Big data can be used in healthcare to automate mundane tasks, but it requires storing vast amounts of patient data collected from various sources, such as medical records, wearable devices, and genetic testing. In most cases, patients are concerned about how their healthcare providers might use this information unethically without their knowledge if it falls into the wrong hands. 

An attack on the NHS' big data in May 2017 brought this lack of faith in AI to a head. A ransom worm spread rapidly across several high-profile networks, namely NHS. As a result, thousands of appointments and operations were cancelled, and patients had to travel further to accident and emergency departments. The WannaCry ransomware attack revealed how sometimes the protection of patient information falls short of what is expected of all parts of the healthcare system. Before the attack took place, the NHS could have easily prevented the problem by updating their hospitals and healthcare facilities with current versions of Windows. 

While AI-based tools are automated, they are ultimately created by humans. Using information fed to them by humans, they predict what's most likely to happen. In other words, AI systems can introduce or reflect bias and discrimination in three ways: patterns of health discrimination in data representatives with small sample sizes, and human choices made during the design, development, and deployment of these AI systems. Clinical decision-making is one area where time-strapped clinicians may turn to artificial intelligence for assistance with limited criticism of potential biases. 

Balancing Innovation and patient privacy

A balance needs to be struck between innovation in artificial intelligence technology and patient privacy.
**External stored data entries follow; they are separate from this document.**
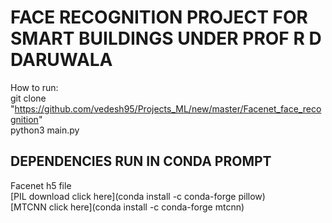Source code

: # FACE RECOGNITION PROJECT FOR SMART BUILDINGS UNDER PROF R D DARUWALA  

How to run:  
git clone "https://github.com/vedesh95/Projects_ML/new/master/Facenet_face_recognition"  
python3 main.py  

## DEPENDENCIES RUN IN CONDA PROMPT  
Facenet h5 file  
[PIL download click here](conda install -c conda-forge pillow)  
[MTCNN click here](conda install -c conda-forge mtcnn)  


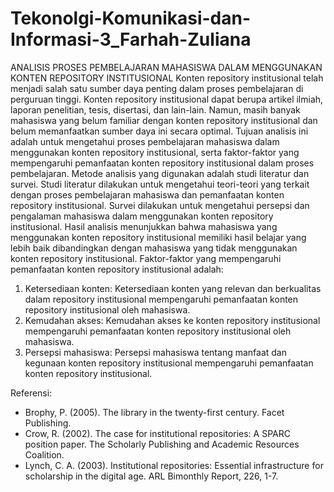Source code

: # Tekonolgi-Komunikasi-dan-Informasi-3_Farhah-Zuliana
ANALISIS PROSES PEMBELAJARAN MAHASISWA DALAM MENGGUNAKAN KONTEN REPOSITORY INSTITUSIONAL
Konten repository institusional telah menjadi salah satu sumber daya penting dalam proses pembelajaran di perguruan tinggi. Konten repository institusional dapat berupa artikel ilmiah, laporan penelitian, tesis, disertasi, dan lain-lain. Namun, masih banyak mahasiswa yang belum familiar dengan konten repository institusional dan belum memanfaatkan sumber daya ini secara optimal.
Tujuan analisis ini adalah untuk mengetahui proses pembelajaran mahasiswa dalam menggunakan konten repository institusional, serta faktor-faktor yang mempengaruhi pemanfaatan konten repository institusional dalam proses pembelajaran.
Metode analisis yang digunakan adalah studi literatur dan survei. Studi literatur dilakukan untuk mengetahui teori-teori yang terkait dengan proses pembelajaran mahasiswa dan pemanfaatan konten repository institusional. Survei dilakukan untuk mengetahui persepsi dan pengalaman mahasiswa dalam menggunakan konten repository institusional.
Hasil analisis menunjukkan bahwa mahasiswa yang menggunakan konten repository institusional memiliki hasil belajar yang lebih baik dibandingkan dengan mahasiswa yang tidak menggunakan konten repository institusional. Faktor-faktor yang mempengaruhi pemanfaatan konten repository institusional adalah:
1. Ketersediaan konten: Ketersediaan konten yang relevan dan berkualitas dalam repository institusional mempengaruhi pemanfaatan konten repository institusional oleh mahasiswa.
2. Kemudahan akses: Kemudahan akses ke konten repository institusional mempengaruhi pemanfaatan konten repository institusional oleh mahasiswa.
3. Persepsi mahasiswa: Persepsi mahasiswa tentang manfaat dan kegunaan konten repository institusional mempengaruhi pemanfaatan konten repository institusional.

Referensi:
- Brophy, P. (2005). The library in the twenty-first century. Facet Publishing.
- Crow, R. (2002). The case for institutional repositories: A SPARC position paper. The Scholarly Publishing and Academic Resources Coalition.
- Lynch, C. A. (2003). Institutional repositories: Essential infrastructure for scholarship in the digital age. ARL Bimonthly Report, 226, 1-7.
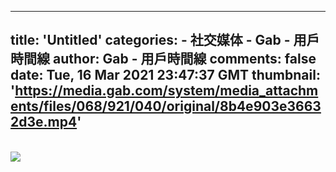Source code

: 
---
title: 'Untitled'
categories: 
    - 社交媒体
    - Gab - 用戶時間線
author: Gab - 用戶時間線
comments: false
date: Tue, 16 Mar 2021 23:47:37 GMT
thumbnail: 'https://media.gab.com/system/media_attachments/files/068/921/040/original/8b4e903e36632d3e.mp4'
---

<div>   
<br><img src="https://media.gab.com/system/media_attachments/files/068/921/040/original/8b4e903e36632d3e.mp4" referrerpolicy="no-referrer">  
</div>
            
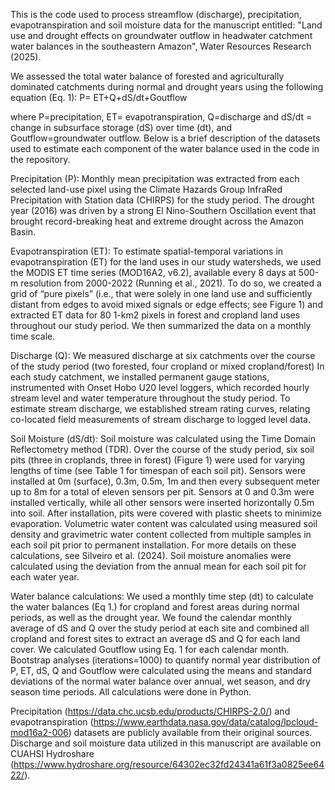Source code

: This is the code used to process streamflow (discharge), precipitation, evapotranspiration and soil moisture data for the manuscript entitled: 
"Land use and drought effects on groundwater outflow in headwater catchment water balances in the southeastern Amazon", Water Resources Research (2025). 

We assessed the total water balance of forested and agriculturally dominated catchments during normal and drought years using the following equation (Eq. 1): 
P= ET+Q+dS/dt+Goutflow  

where P=precipitation, ET= evapotranspiration, Q=discharge and dS/dt = change in subsurface storage (dS) over time (dt), and Goutflow=groundwater outflow. Below is a brief description of the datasets used to estimate each component of the water balance used in the code in the repository. 

Precipitation (P):  Monthly mean precipitation was extracted from each selected land-use pixel using the Climate Hazards Group InfraRed Precipitation with Station data (CHIRPS) for the study period. The drought year (2016) was driven by a strong El Nino-Southern Oscillation event that brought record-breaking heat and extreme drought across the Amazon Basin.

Evapotranspiration (ET): To estimate spatial-temporal variations in evapotranspiration (ET) for the land uses in our study watersheds, we used the MODIS ET time series (MOD16A2, v6.2), available every 8 days at 500-m resolution from 2000-2022 (Running et al., 2021). To do so, we created a grid of “pure pixels” (i.e., that were solely in one land use and sufficiently distant from edges to avoid mixed signals or edge effects; see Figure 1) and extracted ET data for 80 1-km2 pixels in forest and cropland land uses throughout our study period. We then summarized the data on a monthly time scale. 

Discharge (Q): We measured discharge at six catchments over the course of the study period (two forested, four cropland or mixed cropland/forest) In each study catchment, we installed permanent gauge stations, instrumented with Onset Hobo U20 level loggers, which recorded hourly stream level and water temperature throughout the study period. To estimate stream discharge, we established stream rating curves, relating co-located field measurements of stream discharge to logged level data.

Soil Moisture (dS/dt): Soil moisture was calculated using the Time Domain Reflectometry method (TDR). Over the course of the study period, six soil pits (three in croplands, three in forest) (Figure 1) were used for varying lengths of time (see Table 1 for timespan of each soil pit). Sensors were installed at 0m (surface), 0.3m, 0.5m, 1m and then every subsequent meter up to 8m for a total of eleven sensors per pit. Sensors at 0 and 0.3m were installed vertically, while all other sensors were inserted horizontally 0.5m into soil. After installation, pits were covered with plastic sheets to minimize evaporation. Volumetric water content was calculated using measured soil density and gravimetric water content collected from multiple samples in each soil pit prior to permanent installation. For more details on these calculations, see Silveiro et al. (2024). Soil moisture anomalies were calculated using the deviation from the annual mean for each soil pit for each water year.

Water balance calculations: We used a monthly time step (dt) to calculate the water balances (Eq 1.) for cropland and forest areas during normal periods, as well as the drought year. We found the calendar monthly average of dS and Q over the study period at each site and combined all cropland and forest sites to extract an average dS and Q for each land cover. We calculated Goutflow using Eq. 1 for each calendar month. Bootstrap analyses (iterations=1000) to quantify normal year distribution of P, ET, dS, Q and Goutflow were calculated using the means and standard deviations of the normal water balance over annual, wet season, and dry season time periods. All calculations were done in Python.



Precipitation (https://data.chc.ucsb.edu/products/CHIRPS-2.0/) and evapotranspiration (https://www.earthdata.nasa.gov/data/catalog/lpcloud-mod16a2-006) datasets are publicly available from their original sources. Discharge and soil moisture data utilized in this manuscript are available on CUAHSI Hydroshare (https://www.hydroshare.org/resource/64302ec32fd24341a61f3a0825ee6422/).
This can be achieved through governance and monitoring of AI-based tools in healthcare. Artificial accountability toolkits could be created to help healthcare workers tackle potential risks, algorithm bias, and opacity. The Artificial Intelligence Initiative in the UK has already set up an algorithmic impact assessment program with the Ada Lovelace Institute to support developers with auditing their technology at early stages, increasing patient trust in AI and technology governance. 

In the UK, AI and big data are expected to transform the prevention, early diagnosis, and treatment of chronic diseases by 2030. For current and future projects to demonstrate patient-centredness, inclusion, and impact, AI solutions must be clearly understood and integrated through a monitored collaborative effort between specialists and technology experts.